According to a 2016 economic impact presentation to the Chandler Airport Commission, there are about 610 aircraft operations daily at the Chandler airport. An operation is a one-way flight, so a round trip through Chandler Municipal Airport would be considered two operations. Officials said in the presentation that the economic impact of the airport daily was just under $300,000.

“Chandler is a great community, and the airport is a relatively small asset—it doesn’t seem like it would have that big of an impact,” Andres said. “We are looking at about $110 million in economic impact on the conservative side provided by a small airport every year consistently. It’s a gift that continues to give.”

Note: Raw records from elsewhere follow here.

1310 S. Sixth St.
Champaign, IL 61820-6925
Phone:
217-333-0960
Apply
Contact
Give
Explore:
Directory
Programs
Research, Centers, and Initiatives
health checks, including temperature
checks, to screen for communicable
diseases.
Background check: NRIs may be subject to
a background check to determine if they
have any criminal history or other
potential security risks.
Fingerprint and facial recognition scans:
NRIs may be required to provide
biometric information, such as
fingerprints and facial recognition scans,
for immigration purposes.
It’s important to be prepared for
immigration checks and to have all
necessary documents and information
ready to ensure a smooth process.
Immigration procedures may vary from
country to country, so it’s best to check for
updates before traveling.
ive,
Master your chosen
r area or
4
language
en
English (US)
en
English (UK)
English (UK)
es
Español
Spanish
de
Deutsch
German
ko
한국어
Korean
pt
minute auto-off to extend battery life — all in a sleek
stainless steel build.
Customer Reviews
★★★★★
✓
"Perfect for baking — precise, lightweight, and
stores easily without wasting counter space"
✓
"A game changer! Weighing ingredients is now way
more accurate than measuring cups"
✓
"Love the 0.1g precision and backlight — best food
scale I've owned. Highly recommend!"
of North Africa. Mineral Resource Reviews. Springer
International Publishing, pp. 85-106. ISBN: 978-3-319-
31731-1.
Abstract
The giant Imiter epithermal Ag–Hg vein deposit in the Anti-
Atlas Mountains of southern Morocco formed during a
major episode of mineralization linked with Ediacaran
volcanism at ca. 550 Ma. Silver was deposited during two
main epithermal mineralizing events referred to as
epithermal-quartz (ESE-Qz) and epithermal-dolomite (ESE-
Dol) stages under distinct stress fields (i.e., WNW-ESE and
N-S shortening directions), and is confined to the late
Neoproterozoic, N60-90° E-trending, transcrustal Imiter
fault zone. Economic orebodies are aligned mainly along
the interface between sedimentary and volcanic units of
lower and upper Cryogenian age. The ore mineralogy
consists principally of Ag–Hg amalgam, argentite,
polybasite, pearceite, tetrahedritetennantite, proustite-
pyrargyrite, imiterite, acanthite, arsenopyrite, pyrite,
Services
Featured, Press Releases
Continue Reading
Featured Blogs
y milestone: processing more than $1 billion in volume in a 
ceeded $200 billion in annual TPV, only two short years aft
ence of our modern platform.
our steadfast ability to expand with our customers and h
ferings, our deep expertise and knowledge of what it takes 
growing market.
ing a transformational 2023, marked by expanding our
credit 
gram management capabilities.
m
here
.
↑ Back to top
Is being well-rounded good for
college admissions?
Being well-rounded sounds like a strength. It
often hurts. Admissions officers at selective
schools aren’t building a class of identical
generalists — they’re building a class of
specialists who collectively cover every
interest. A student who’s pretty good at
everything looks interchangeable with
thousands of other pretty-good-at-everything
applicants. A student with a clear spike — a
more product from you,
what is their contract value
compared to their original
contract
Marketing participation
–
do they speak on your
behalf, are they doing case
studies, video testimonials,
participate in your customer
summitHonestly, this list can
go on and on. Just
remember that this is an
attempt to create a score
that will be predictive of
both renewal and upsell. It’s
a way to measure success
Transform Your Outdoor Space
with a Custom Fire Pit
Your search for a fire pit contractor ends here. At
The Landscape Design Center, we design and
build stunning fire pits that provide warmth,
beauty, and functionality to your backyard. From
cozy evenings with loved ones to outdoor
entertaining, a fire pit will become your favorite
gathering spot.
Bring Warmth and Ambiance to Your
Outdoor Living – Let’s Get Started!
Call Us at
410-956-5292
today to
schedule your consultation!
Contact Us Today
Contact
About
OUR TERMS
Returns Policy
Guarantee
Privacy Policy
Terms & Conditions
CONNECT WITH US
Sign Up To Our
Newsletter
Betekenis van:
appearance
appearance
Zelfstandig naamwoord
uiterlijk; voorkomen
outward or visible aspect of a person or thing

That $110 million is made up of direct employer impacts, direct air visitors, and indirect and induced impacts, according to city documents. The airport’s annual revenue essentially pays for the operating costs of the airport.

The extended runway would accommodate corporate class aircraft, Andres said. At the time of the previous master plan, the study projected that economic impact would increase by 17.5% by extending the runway and allowing for corporate class aircraft. Jet aircraft that are currently operating at Chandler Municipal are often doing so at various degrees of constraints because of the existing runway, according to the 2010 master plan; as a result, weight and fuel restrictions may require flights to further destinations to be forced to stop en route for refueling purposes.

Looking ahead

The city has contracted with Coffman Associates Inc. to conduct the master plan study.

The goal of the plan is to develop and maintain a “financially feasible, long term development program, which will satisfy aviation demand of the region; be compatible with community development, other transportation modes, and the environment; and enhance employment and revenue for the local area.”

Terri Kimble, president and CEO of the Chandler Chamber of Commerce, is on the Chandler Municipal Airport master plan committee.

“I’m one of several voices; we have lots of different people from different backgrounds offering input,” Kimble said. “We will always be a smaller airport, and when you look at some of the companies at the airport you really see great stories. It’s kind of what Chandler is all about.”

The city will be hosting public meetings to get input about the airport, and the feedback will be used in crafting the master plan.